Клянусь временем, которое есть начало и конец всего, воистину человек всегда оказывается в убытке.
— Кто-нибудь приходил? — спрашивал я Джемала по привычке, уже не надеясь.
— Нет. Никто.
Я хотел надеяться, нельзя жить без ожидания, но у меня не было сил. Я покидал свое место караульного у дверей, садился где попало, тихий, сраженный, все более тихий. Я утратил ощущение жизни, стиралась граница сна и яви, я видел то, что мне мерещилось, я беспрепятственно блуждал по тропинкам детства и юности, словно это во сне меня отводили в тюрьму, я жил с людьми, которых давно не встречал, и мне было хорошо, потому что не надо было просыпаться, я не знал об этом. Джемал тоже был сном, как тьма вокруг и сырые стены, и когда я приходил в себя, то не слишком мучился. Для мучений нужна сила.
Мне стало ясно, как умирают люди, и я убедился, что это не тяжело. И не легко. Никак. Только живешь все меньше, все меньше существуешь, думаешь, чувствуешь, знаешь, полноводное жизненное течение пересыхает, остается тонкая ниточка робкого сознания, все более бедного, все более незначительного. И тогда ничего не происходит, ничего нет, ничего. Совсем ничего.

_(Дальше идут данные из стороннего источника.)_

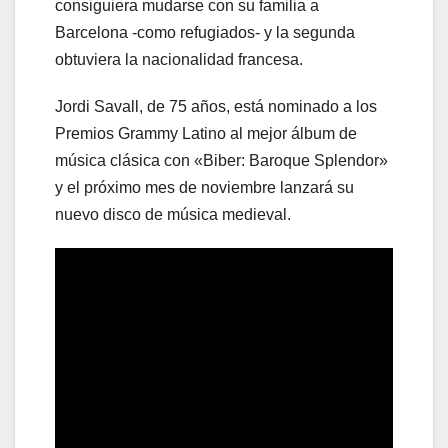
consiguiera mudarse con su familia a
Barcelona -como refugiados- y la segunda
obtuviera la nacionalidad francesa.
Jordi Savall, de 75 años, está nominado a los
Premios Grammy Latino al mejor álbum de
música clásica con «Biber: Baroque Splendor»
y el próximo mes de noviembre lanzará su
nuevo disco de música medieval.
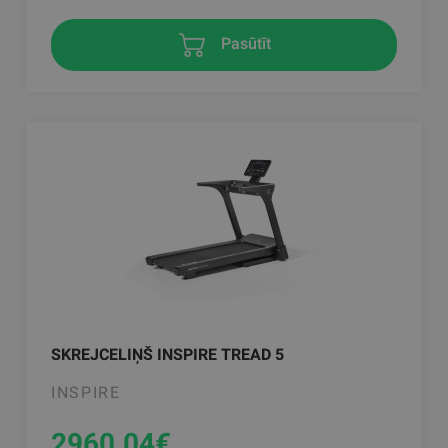
Pasūtīt
SKREJCELIŅŠ INSPIRE TREAD 5
INSPIRE
2960.04
€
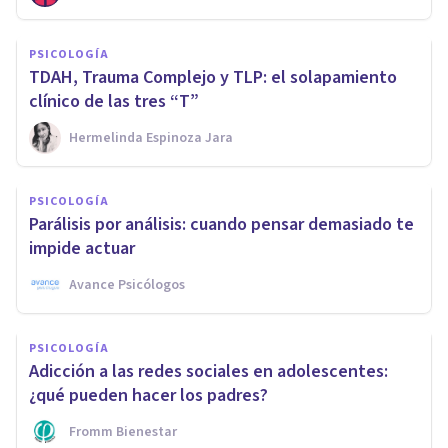
PSICOLOGÍA
TDAH, Trauma Complejo y TLP: el solapamiento
clínico de las tres “T”
Hermelinda Espinoza Jara
PSICOLOGÍA
Parálisis por análisis: cuando pensar demasiado te
impide actuar
Avance Psicólogos
PSICOLOGÍA
Adicción a las redes sociales en adolescentes:
¿qué pueden hacer los padres?
Fromm Bienestar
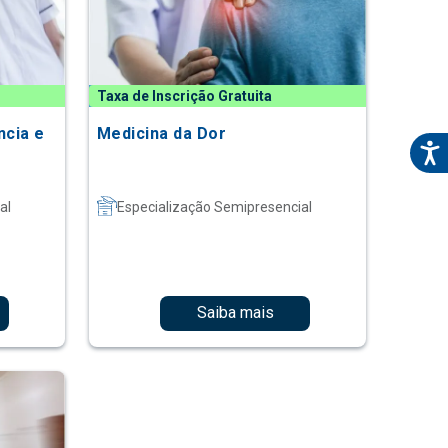
Taxa de Inscrição Gratuita
cia e
Medicina da Dor
al
Especialização Semipresencial
Saiba mais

А когда однажды в этом увядании без конца, поскольку оно обрывалось и не было продолжением, Джемал что-то сказал в отверстие, я сразу даже не понял, что он говорит, но был уверен, нечто важное. Я проснулся и понял: друзья принесли мне подарки.
— Какие друзья?
— Не знаю. Двое. Бери.
Я знал, не надо было и спрашивать, я знал, что они придут. Знал давно, ожидание было долгим, но я знал.
Ногтями цеплялся я за дверь, чтоб встать. Не случайно сидел я на этом месте.
— Двое?
— Двое. Передали караульному.
— Что они сказали?
— Не знаю.
— Скажи, пусть спросит, кто они.
Я хотел услышать знакомые имена. Хасан и Харун. Нет. Хасан и Исхак.

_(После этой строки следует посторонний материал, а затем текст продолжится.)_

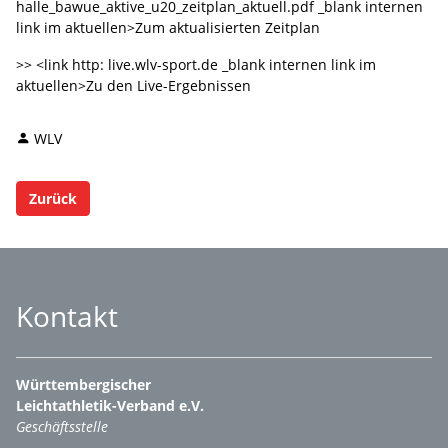
halle_bawue_aktive_u20_zeitplan_aktuell.pdf _blank internen
link im aktuellen>Zum aktualisierten Zeitplan
>> <link http: live.wlv-sport.de _blank internen link im
aktuellen>Zu den Live-Ergebnissen
WLV
Zurück
Kontakt
Württembergischer
Leichtathletik-Verband e.V.
Geschäftsstelle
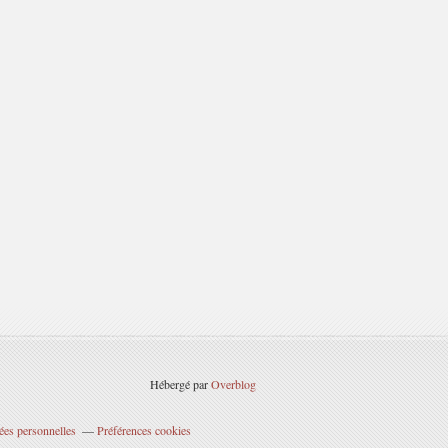
Hébergé par
Overblog
ées personnelles
Préférences cookies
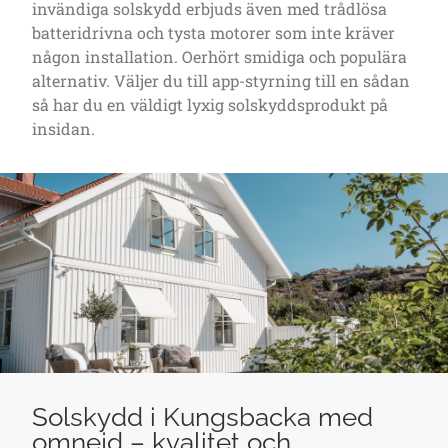
invändiga solskydd erbjuds även med trådlösa
batteridrivna och tysta motorer som inte kräver
någon installation. Oerhört smidiga och populära
alternativ. Väljer du till app-styrning till en sådan
så har du en väldigt lyxig solskyddsprodukt på
insidan.
Solskydd i Kungsbacka med
omnejd – kvalitet och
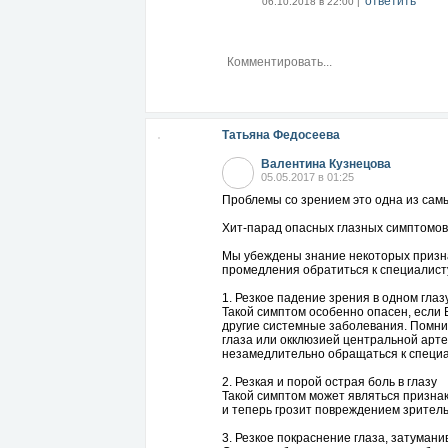
ответить
06.10.2018 в 22:00 |
Нажимаем на Сtrl и, удерживая ее, кли
Используйте эти волшебные кнопки и э
Татьяна Федосеева
Валентина Кузнецова
05.05.2017 в 01:25
Проблемы со зрением это одна из сам
Хит-парад опасных глазных симптомов
Мы убеждены знание некоторых призна
промедления обратиться к специалисту
1. Резкое падение зрения в одном глаз
Такой симптом особенно опасен, если 
другие системные заболевания. Помни
глаза или окклюзией центральной арте
незамедлительно обращаться к специа
2. Резкая и порой острая боль в глазу
Такой симптом может являться признак
и теперь грозит повреждением зритель
3. Резкое покраснение глаза, затуман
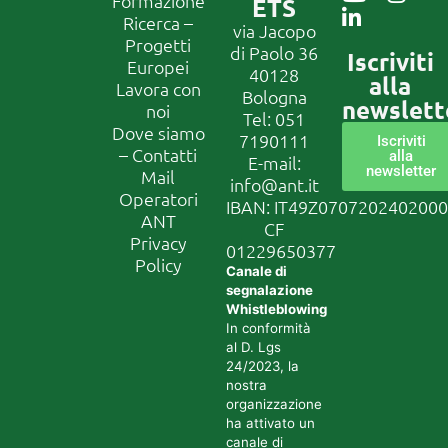
Formazione
ETS
Ricerca –
via Jacopo
Progetti
di Paolo 36
Iscriviti
Europei
40128
alla
Lavora con
Bologna
newslett
noi
Tel:
051
Dove siamo
7190111
Iscriviti
– Contatti
alla
E-mail:
newsletter
Mail
info@ant.it
Operatori
IBAN: IT49Z070720240200
ANT
CF
Privacy
01229650377
Policy
Canale di
segnalazione
Whistleblowing
In conformità
al D. Lgs
24/2023, la
nostra
organizzazione
ha attivato un
canale di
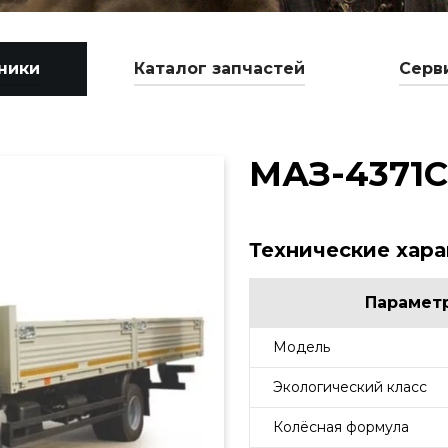
ники
Каталог запчастей
Серв
МАЗ-4371C
Технические хар
Парамет
Модель
Экологический класс
Колёсная формула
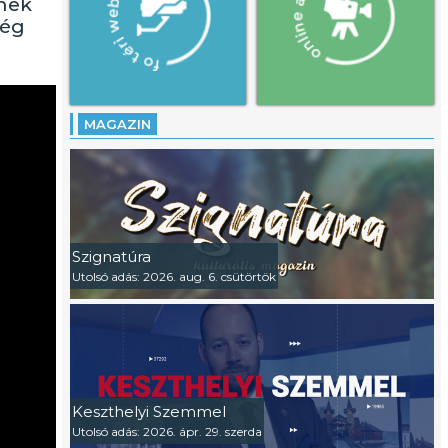
enek
ség
MAGAZIN
Szignatúra
Utolsó adás: 2026. aug. 6. csütörtök
Keszthelyi Szemmel
Utolsó adás: 2026. ápr. 29. szerda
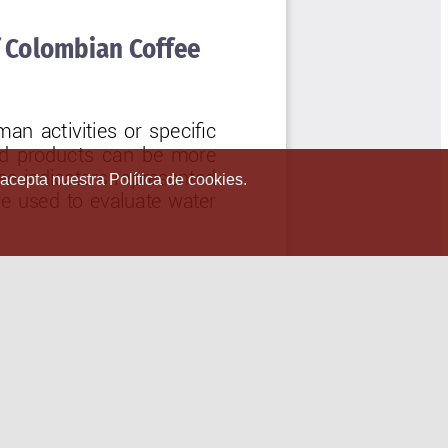
 acepta nuestra Política de cookies.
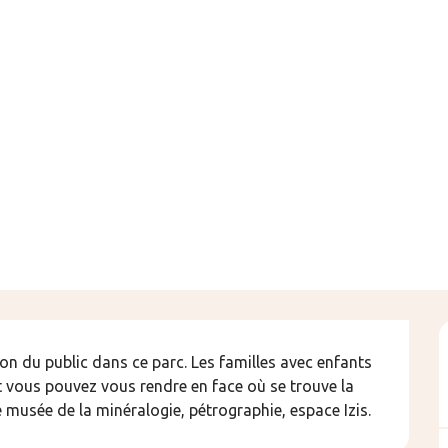
on du public dans ce parc. Les familles avec enfants 
Et vous pouvez vous rendre en face où se trouve la 
 musée de la minéralogie, pétrographie, espace Izis.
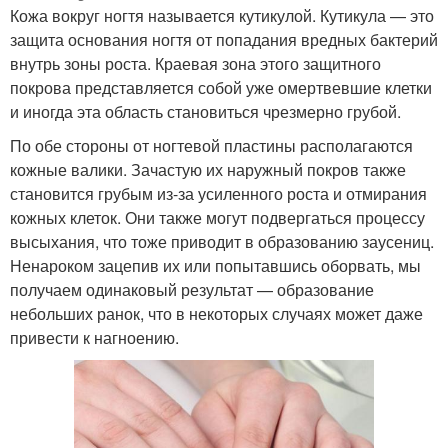
Кожа вокруг ногтя называется кутикулой. Кутикула — это
защита основания ногтя от попадания вредных бактерий
внутрь зоны роста. Краевая зона этого защитного
покрова представляется собой уже омертвевшие клетки
и иногда эта область становиться чрезмерно грубой.
По обе стороны от ногтевой пластины располагаются
кожные валики. Зачастую их наружный покров также
становится грубым из-за усиленного роста и отмирания
кожных клеток. Они также могут подвергаться процессу
высыхания, что тоже приводит в образованию заусениц.
Ненароком зацепив их или попытавшись оборвать, мы
получаем одинаковый результат — образование
небольших ранок, что в некоторых случаях может даже
привести к нагноению.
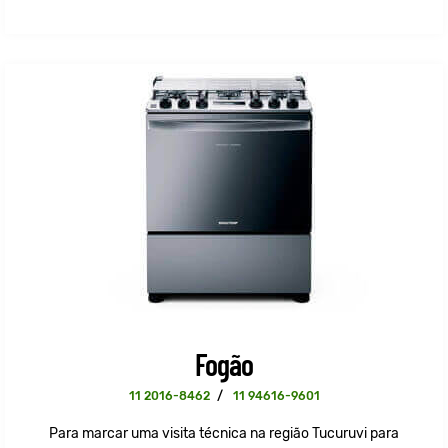
Fogão
11 2016-8462
/
11 94616-9601
Para marcar uma visita técnica na região Tucuruvi para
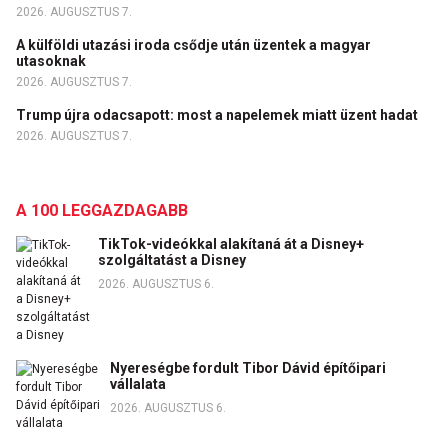
2026. AUGUSZTUS 7.
A külföldi utazási iroda csődje után üzentek a magyar
utasoknak
2026. AUGUSZTUS 7.
Trump újra odacsapott: most a napelemek miatt üzent hadat
2026. AUGUSZTUS 7.
A 100 LEGGAZDAGABB
TikTok-videókkal alakítaná át a Disney+
szolgáltatást a Disney
2026. AUGUSZTUS 6.
Nyereségbe fordult Tibor Dávid építőipari
vállalata
2026. AUGUSZTUS 6.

Я взял еду, хурму, черешни, они были зеленой завязью, когда я сюда пришел, розоватым цветком, я хотел, чтоб меня наполнила их бесцветная кровь, чтоб я мог без боли расцветать — каждую весну, подобно им, это было однажды, давно, в той еще, прекрасной жизни. Возможно, тогда она казалась мне трудной, но, когда я думаю о ней, находясь в этом месте, я мечтаю, чтоб она вернулась.